A decisão liminar do Tribunal Regional Eleitoral (TRE-PE), que atendeu a um recurso de Eduardo da Fonte (PP) e Túlio Gadêlha (PSD) para proibir Mendonça Filho (PL) de vincular sua imagem à de Raquel Lyra (PSD), desencadeou uma reação virulenta.
Embora a ação traga a assinatura da dupla oficial ao Senado, o alvo das estocadas de Mendonça tem nome, sobrenome e endereço político: Eduardo da Fonte, com quem disputa o mesmo eleitorado no campo da centro-direita.
Em tom provocativo, Mendonça classificou o incômodo dos rivais como puro “ciúme de macho”. E reforçou posições que ele ressalta serem de “coerência e coragem” com o uso cirúrgico de um diminutivo, ao comentar suas agendas ao lado da governadora:
“Eu vou deixar de ir por quê? Porque o senadorzinho tá incomodado? Que continue incomodado”, disparou, após sabatina na Fiepe.

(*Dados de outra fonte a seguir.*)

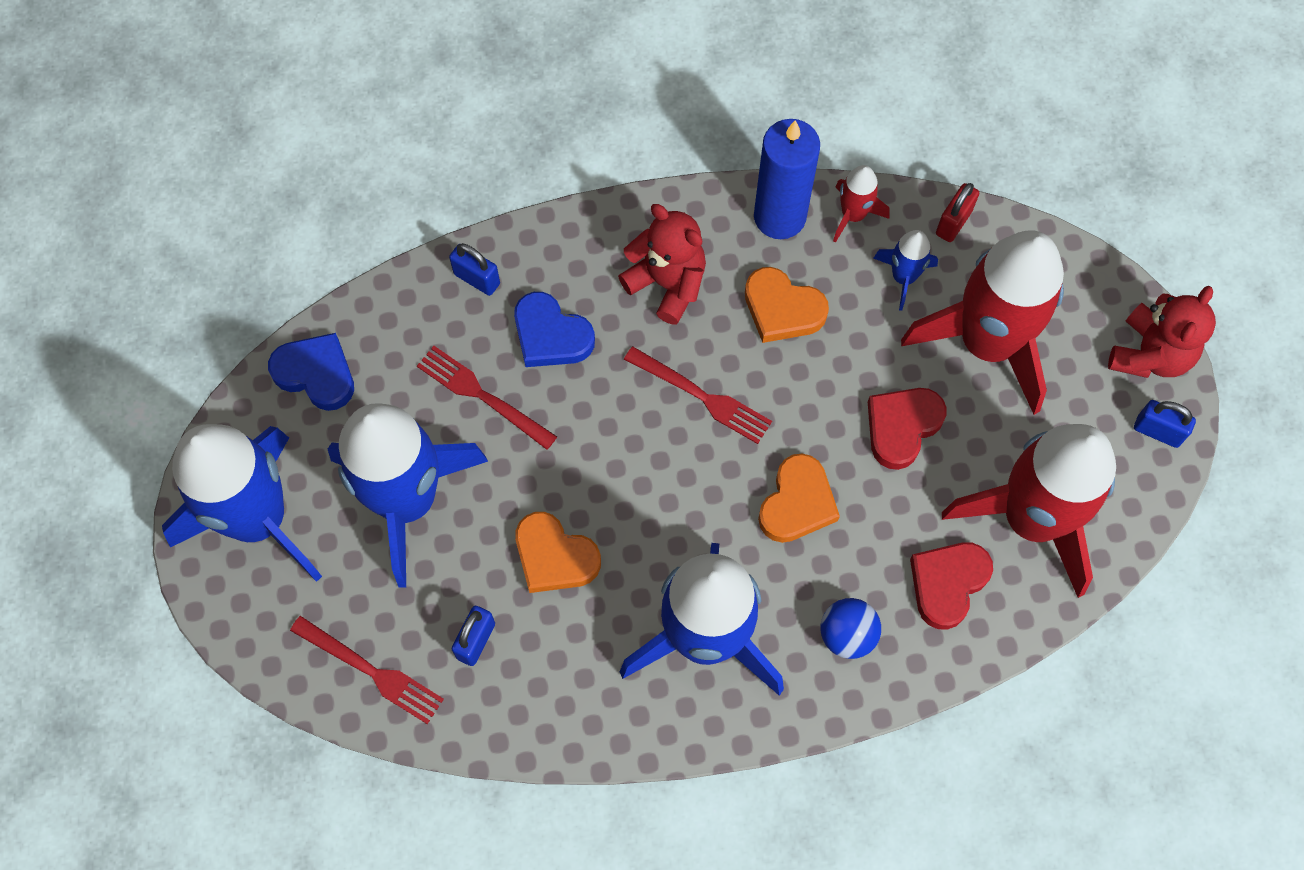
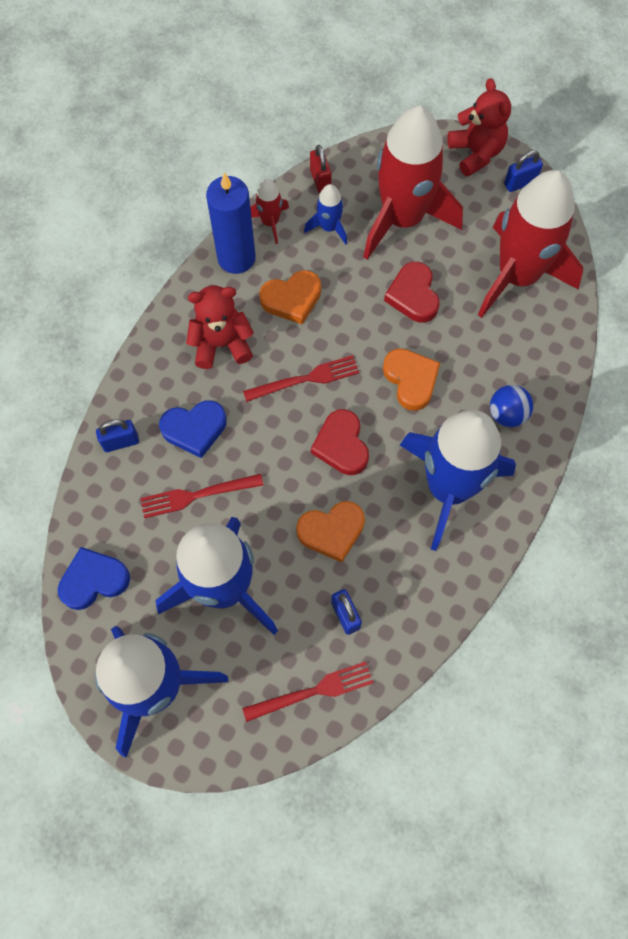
camera: 50 degrees left, 0 degrees up
(947, 584) = (519, 343): red heart -> red heart (341, 445)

A frase mais reveladora do destinatário dos ataques veio ao confrontar o histórico com o Palácio. Sem citar o líder do PP, Mendonça resgatou o longo processo de negociação de Da Fonte, que flertou com o ex-prefeito João Campos (PSB) antes de fechar com Raquel Lyra:
“Tem candidato aí que há seis meses estava acenando para João Campos. Eu não preciso de andor para andar.”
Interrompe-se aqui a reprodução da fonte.